Proof of Unit Sphere Homework Statement

[MIT2014]

Homework Statement

f is a polynomial with n variables (x₁, x₂, ... , x_n) with real coefficients. Let S^n-1 = {x E Rⁿ | x₁² + x₂² + ... + x_n² = 1} (n-1 unit sphere). Show that $$\exists$$ b,c E S^n-1 such that m = f(b) $$\leq$$ f(x) $$\leq$$ f(c) $$\leq$$ = M for all x E S^n-1.

If f(x₁, ... , x_n) = a₁x₁ + a₂x₂ + ... + a_nx_n with (a₁ ,..., a_n) constants, determine m and M.

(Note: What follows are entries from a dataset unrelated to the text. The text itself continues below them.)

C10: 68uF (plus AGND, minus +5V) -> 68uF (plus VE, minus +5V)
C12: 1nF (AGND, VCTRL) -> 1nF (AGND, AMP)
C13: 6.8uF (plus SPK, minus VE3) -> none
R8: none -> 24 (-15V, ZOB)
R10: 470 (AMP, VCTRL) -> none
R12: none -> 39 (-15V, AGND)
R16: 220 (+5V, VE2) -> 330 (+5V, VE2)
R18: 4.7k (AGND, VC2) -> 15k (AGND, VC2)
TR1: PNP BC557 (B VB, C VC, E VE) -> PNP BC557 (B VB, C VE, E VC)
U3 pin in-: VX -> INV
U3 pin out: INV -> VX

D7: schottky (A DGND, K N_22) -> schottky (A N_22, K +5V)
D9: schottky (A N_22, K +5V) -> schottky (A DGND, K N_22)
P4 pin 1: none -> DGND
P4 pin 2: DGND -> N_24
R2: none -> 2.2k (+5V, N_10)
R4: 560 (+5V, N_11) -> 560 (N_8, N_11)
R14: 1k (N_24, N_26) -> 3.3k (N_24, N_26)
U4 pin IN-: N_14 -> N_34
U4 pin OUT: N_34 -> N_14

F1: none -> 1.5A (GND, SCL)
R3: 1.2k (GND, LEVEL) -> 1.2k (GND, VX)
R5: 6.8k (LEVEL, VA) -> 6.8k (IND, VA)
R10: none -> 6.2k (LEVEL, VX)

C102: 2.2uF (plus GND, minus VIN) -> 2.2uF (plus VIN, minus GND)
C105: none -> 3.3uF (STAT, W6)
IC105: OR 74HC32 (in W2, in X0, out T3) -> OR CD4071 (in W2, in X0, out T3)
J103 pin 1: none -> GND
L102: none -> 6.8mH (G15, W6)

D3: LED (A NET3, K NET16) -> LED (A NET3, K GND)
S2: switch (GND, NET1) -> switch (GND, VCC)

If n$$\geq$$2, show that $$\exists$$ y E S^n-1 such that f(y) = f(-y)

Homework Equations

The Attempt at a Solution

 

[micromass]

So what did you already try??

 

[MIT2014]

Honestly, I have no clue about this one.

 

[micromass]

Hint: the sphere is compact.

 

[MIT2014]

Okay, here goes my attempt at this:
part 1:
S^n-1 is both complete and bounded (can we assume these two things, or do we have to prove them). Thus, S^n-1 must be a compact. Since f is a real function on compact S^n-1 into R^k, f is bounded. Thus, it follows that there exist b,c E S^n-1 such that f(b) $$\leq$$ f(x) $$\leq$$ f(c)

part 2:
Let a_i = max(a₁, ... , a_n). Then let x_i = 1 and all other x_n's = 0. Then a_ix_i = M.

On the other hand, if we let a_i = max(a₁, ... , a_n), but this time let x_i=-1, then a_ix_i = m.

part 3:
i need help with this part

 

[micromass]

For number 2, I don't really see how you got that? Who says the maximum is reached at (1,0,0,...,0)??

For number 3: think intermediate value theorem.